> _DOCUMENT SEGMENT_:
____

Again, this is another fallacy. There are clinicians out there that don’t know how to research. I believe that Jensen (many will cite this article about PT’s that don’t research) states it clearly that the longer you are out of school, the less likely you are to perform research. That doesn’t mean that the newer grads coming out of school are much better at interpreting research beyond an abstract. I have encountered many abstract readers, but few students that can break down the article to actually tell me if it will affect my clinical outcomes. As you can see though, I also am spending time making myself better by reading the “latest evidence”.

 

  1. “What better way to create a legacy than to help students practice with the same methods that helped you prosper?”

 

It took the author many pages of writing to get to the heart of why many of us take students. I am looking to create amazing clinicians that feel confident in their abilities. My goal is that for any student that goes through me to become a Doctor…Doctor…Doctor of Physical Therapy, will earn that title. If a student has me as a CI, it will be a rough clinical, but I guarantee that the student will be much better off for it. This is why I do what I do!

 

Quotes taken from:

 

Sinacore A. SIMPLIFY! How adding a student can amplify growth. IMPACT. April 2016:40-46.

HEALTH CARE BUSINESS

HEALTH CARE BUSINESS

 

  1. “As an industry, we have a tremendous responsibility to offer our consumers information, tools and, of course, quality treatment”

____

> _QUESTIONS_:
- a) Answer these questions from the excerpt on teaching physical therapy students:
(i) Who does the writer say states that the longer you are out of school, the less likely you are to perform research?
(ii) What title does the writer want every student who goes through them to earn?
(iii) In what publication and month did the article the quotes come from appear?
- b) Decide whether each statement agrees with the excerpt on teaching physical therapy students:
(i) The writer has met many students who can break down an article beyond its abstract.
(ii) The writer says a clinical with them as CI will be easy.
(iii) The quotes were taken from an article by Sinacore.
- c) Transcribe the part of the excerpt on teaching physical therapy students starting with "It took the" and going on through "do what I do!".

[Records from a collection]
____

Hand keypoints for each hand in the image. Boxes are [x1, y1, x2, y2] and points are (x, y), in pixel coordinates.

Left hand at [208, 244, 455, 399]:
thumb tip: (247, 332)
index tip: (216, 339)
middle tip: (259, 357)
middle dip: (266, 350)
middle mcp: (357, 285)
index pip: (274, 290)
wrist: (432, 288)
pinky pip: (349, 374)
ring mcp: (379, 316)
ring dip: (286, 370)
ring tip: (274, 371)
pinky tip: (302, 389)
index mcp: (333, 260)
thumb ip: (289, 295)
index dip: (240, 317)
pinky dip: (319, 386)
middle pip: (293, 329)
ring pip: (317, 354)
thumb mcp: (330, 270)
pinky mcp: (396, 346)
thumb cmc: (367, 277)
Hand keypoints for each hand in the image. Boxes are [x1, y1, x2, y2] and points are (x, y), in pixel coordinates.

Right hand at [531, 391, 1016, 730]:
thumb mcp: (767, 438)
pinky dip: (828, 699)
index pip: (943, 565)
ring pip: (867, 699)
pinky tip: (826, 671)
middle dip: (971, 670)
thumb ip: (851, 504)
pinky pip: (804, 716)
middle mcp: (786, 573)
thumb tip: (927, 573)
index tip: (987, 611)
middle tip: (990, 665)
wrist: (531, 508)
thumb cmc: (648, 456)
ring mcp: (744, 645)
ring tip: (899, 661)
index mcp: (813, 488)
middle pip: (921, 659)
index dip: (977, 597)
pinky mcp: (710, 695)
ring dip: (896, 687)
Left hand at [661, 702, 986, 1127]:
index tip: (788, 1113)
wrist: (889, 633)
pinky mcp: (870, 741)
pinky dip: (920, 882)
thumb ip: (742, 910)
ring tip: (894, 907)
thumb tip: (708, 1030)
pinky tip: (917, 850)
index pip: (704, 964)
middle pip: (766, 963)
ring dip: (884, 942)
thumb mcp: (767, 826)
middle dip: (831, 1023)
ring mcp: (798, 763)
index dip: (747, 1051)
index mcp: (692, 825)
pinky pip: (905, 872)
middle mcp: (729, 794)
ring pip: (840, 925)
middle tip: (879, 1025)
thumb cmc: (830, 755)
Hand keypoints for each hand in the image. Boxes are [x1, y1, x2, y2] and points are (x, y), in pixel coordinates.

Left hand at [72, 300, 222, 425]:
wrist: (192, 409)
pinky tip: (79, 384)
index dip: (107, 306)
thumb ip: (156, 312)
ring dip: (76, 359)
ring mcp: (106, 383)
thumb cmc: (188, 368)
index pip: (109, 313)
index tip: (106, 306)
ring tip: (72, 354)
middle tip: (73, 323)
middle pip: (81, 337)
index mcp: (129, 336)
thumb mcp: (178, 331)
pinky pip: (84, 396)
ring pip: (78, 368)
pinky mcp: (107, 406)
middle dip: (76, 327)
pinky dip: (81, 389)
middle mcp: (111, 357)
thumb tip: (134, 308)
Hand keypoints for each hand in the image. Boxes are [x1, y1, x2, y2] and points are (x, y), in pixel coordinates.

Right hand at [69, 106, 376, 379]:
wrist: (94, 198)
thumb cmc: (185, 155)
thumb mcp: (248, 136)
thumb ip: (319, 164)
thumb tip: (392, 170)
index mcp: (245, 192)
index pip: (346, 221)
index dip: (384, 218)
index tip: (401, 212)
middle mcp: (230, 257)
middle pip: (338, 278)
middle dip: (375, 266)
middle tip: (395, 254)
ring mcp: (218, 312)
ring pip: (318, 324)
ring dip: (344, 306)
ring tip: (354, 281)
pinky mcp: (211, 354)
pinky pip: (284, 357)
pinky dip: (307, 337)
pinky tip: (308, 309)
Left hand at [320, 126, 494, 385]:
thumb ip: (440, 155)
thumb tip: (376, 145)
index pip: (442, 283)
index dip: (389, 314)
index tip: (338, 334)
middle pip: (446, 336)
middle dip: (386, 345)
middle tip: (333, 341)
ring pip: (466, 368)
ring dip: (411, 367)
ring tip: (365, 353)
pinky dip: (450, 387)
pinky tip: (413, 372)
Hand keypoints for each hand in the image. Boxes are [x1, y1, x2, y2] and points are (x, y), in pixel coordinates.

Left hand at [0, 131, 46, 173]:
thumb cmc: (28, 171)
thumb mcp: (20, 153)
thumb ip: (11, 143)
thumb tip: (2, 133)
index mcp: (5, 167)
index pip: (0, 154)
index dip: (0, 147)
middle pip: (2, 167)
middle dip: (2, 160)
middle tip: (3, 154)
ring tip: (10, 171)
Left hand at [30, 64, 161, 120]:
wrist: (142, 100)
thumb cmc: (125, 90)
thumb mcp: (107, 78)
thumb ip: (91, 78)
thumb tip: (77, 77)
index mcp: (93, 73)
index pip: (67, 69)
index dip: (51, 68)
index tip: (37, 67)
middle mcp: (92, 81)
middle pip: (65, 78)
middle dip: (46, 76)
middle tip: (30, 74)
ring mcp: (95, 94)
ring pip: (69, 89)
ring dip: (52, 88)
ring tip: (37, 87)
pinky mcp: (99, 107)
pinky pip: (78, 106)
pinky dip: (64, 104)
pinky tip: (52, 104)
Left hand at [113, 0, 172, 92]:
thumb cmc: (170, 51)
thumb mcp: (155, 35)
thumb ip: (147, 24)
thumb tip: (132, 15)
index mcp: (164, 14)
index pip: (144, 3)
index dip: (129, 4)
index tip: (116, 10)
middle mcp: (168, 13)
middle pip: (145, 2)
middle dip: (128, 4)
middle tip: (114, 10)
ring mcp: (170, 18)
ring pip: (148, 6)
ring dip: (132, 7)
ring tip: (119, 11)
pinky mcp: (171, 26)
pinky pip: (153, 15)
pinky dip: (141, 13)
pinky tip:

____

> _SOLUTIONS TO THE PROBLEMS_:
- a)
(i) Jensen
(ii) Doctor of Physical Therapy
(iii) IMPACT, April 2016

- b)
(i) No: "I have encountered many abstract readers, but few students that can break down the article to actually tell me if it will affect my clinical outcomes."
(ii) No: "If a student has me as a CI, it will be a rough clinical, but I guarantee that the student will be much better off for it."
(iii) Yes: "Sinacore A. SIMPLIFY! How adding a student can amplify growth."

- c)
It took the author many pages of writing to get to the heart of why many of us take students. I am looking to create amazing clinicians that feel confident in their abilities. My goal is that for any student that goes through me to become a Doctor…Doctor…Doctor of Physical Therapy, will earn that title. If a student has me as a CI, it will be a rough clinical, but I guarantee that the student will be much better off for it. This is why I do what I do!